Einflussnahme auf Arbeitsvertrag
Von Angestellten in leitenden Positionen, die bei ihrer Einstellung den Inhalt des Arbeitsvertrages tatsächlich verhandeln können, einmal abgesehen, werden Arbeitsverträge nahezu ausschließlich und einseitig von dem Arbeitgeber vorformuliert und dem Arbeitnehmer gestellt. Eine echte Möglichkeit, auf den Arbeitsvertrag Einfluss zu nehmen, haben Arbeitnehmer selten. Dieser Aspekt kann sich in der Praxis für den Arbeitgeber häufig als Boomerang erweisen. Für derartige Verträge gilt nämlich, dass diese als allgemeine Geschäftsbedingungen (AGB) einer verschärften Überprüfung nach dem AGB-Recht, unter anderem dahingehend, ob eine unangemessene Benachteiligung des Vertragspartners vorliegt, unterliegen. Auf dieser Grundlage wurden von Arbeitsgerichten eine Vielzahl von Klauseln in Arbeitsverträgen als unwirksam angesehen, weil diese nicht mit dem AGB-Recht vereinbar waren. So auch in einem aktuell vor dem Bundesarbeitsgericht (BAG) verhandelten Fall, dessen Gegenstand eine arbeitsvertragliche Arbeitszeitregelung war, deren Unwirksamkeit sich nicht auf den ersten Blick, sondern erst bei näherer Betrachtung erschließt.
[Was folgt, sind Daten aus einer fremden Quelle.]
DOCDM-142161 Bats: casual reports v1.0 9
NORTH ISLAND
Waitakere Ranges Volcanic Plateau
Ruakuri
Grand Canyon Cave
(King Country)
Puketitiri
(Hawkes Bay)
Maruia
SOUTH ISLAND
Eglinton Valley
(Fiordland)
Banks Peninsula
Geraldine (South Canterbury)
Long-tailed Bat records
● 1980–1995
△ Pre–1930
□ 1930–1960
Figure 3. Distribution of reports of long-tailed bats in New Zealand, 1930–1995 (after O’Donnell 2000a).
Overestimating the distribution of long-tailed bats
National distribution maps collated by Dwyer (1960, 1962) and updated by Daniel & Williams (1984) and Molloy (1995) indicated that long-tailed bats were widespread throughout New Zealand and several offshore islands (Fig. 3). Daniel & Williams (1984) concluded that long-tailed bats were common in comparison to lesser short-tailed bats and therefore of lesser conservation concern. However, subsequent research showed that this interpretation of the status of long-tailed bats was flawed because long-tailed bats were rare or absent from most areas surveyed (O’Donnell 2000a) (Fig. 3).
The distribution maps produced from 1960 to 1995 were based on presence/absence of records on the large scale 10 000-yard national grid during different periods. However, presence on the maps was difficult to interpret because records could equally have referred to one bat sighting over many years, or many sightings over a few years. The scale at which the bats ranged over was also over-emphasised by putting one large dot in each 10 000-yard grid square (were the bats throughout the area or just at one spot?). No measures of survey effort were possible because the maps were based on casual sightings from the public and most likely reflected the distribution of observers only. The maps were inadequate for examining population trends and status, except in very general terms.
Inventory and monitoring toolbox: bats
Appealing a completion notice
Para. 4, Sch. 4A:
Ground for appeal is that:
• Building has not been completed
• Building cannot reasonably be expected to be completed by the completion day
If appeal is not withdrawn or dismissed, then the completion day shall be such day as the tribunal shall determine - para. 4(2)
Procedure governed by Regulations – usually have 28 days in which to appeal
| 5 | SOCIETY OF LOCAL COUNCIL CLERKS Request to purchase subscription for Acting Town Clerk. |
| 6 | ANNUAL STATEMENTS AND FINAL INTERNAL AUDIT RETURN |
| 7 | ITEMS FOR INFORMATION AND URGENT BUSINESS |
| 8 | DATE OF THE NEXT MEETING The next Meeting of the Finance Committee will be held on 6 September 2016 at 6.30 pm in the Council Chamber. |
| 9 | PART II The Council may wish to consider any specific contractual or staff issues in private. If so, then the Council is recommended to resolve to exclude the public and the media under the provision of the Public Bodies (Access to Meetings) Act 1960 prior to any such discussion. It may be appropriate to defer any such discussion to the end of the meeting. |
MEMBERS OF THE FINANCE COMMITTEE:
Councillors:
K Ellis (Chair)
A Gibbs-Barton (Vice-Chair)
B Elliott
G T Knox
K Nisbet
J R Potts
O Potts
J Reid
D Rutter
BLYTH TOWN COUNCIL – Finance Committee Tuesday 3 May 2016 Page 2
Vorformulierter Arbeitsvertrag
Der beklagte Arbeitgeber, ein Unternehmen im Wach- und Sicherheitsgewerbe, beschäftigt den Arbeitnehmer als Flugsicherungskraft am Flughafen Köln/Bonn. Der von dem Arbeitgeber vorformulierte Arbeitsvertrag sah unter anderem folgende Regelung vor: “Der Angestellte ist verpflichtet, im monatlichen Durchschnitt 150 Stunden zu arbeiten, …”. Der Tarifvertrag für das Wach- und Sicherheitsgewerbe in Nordrhein-Westfalen regelt für Vollzeitbeschäftigte wiederum eine Mindestarbeitszeit von 160 Stunden im Monat. Der klagende Arbeitnehmer, der in der Vergangenheit durchschnittlich 188 Stunden im Monat arbeitete, sah die Bestimmung im Arbeitsvertrag als unwirksam an und verlangte von dem Arbeitgeber die Erhöhung der Arbeitszeit auf seine durchschnittliche Arbeitszeit, hilfsweise auf die tarifliche Arbeitszeit.
Urteil
Mit Urteil vom 21.06.2011 hat das BAG (Pressemitteilung Nr. 50/11) die vertragliche Arbeitszeitregelung als unwirksam angesehen und dem Kläger zum Teil Recht gegeben. Die Regelung, im monatlichen Durchschnitt 150 Stunden zu arbeiten, ist nicht klar und verständlich und benachteiligt damit den Arbeitnehmer unangemessen. Es bleibt nämlich unklar, innerhalb welchen Referenzzeitraumes die durchschnittliche Arbeitszeit erreicht werden muss. Ein Arbeitnehmer, der nur im monatlichen Durchschnitt 150 Stunden arbeiten muss, kann monatsweise diesen zeitlichen Umfang auch unterschreiten. Tatsächlich macht es aber einen erheblichen Unterschied, ob der Arbeitnehmer den Monatsschnitt von 150 Stunden z.B. innerhalb eines Zeitraumes von zwei Monaten oder innerhalb eines Jahres erfüllen muss. Wenn der Arbeitnehmer jedoch gar nicht weiß, innerhalb welchen Zeitraumes die Arbeitszeit auf das durchschnittliche Maß auszugleichen ist, wird er auch über den Umfang seiner Beschäftigung im Unklaren gelassen. Allerdings konnte der Arbeitnehmer nur eine Aufstockung seiner Arbeitszeit auf das tarifliche Maß von 160 Stunden im Monat verlangen.
Fazit:
Fazit aus dieser Entscheidung ist, dass auf die Gestaltung von Arbeitsverträgen besonderes Augenmerk zu legen ist. Nicht jede Regelung, die auf den ersten Blick unbedenklich erscheint, ist Im Ergebnis auch wirksam. Insoweit ist es erforderlich, vor Vertragsschluss gewissermaßen „um die Ecke zu denken”, um etwaige Folgen der Regelung zu erkennen, sowie die jeweilige arbeitsgerichtliche Rechtsprechung zu kennen. Letztendlich werden Arbeitsverträge nicht für die Einstellung, sondern erst für den späteren Streitfall gemacht.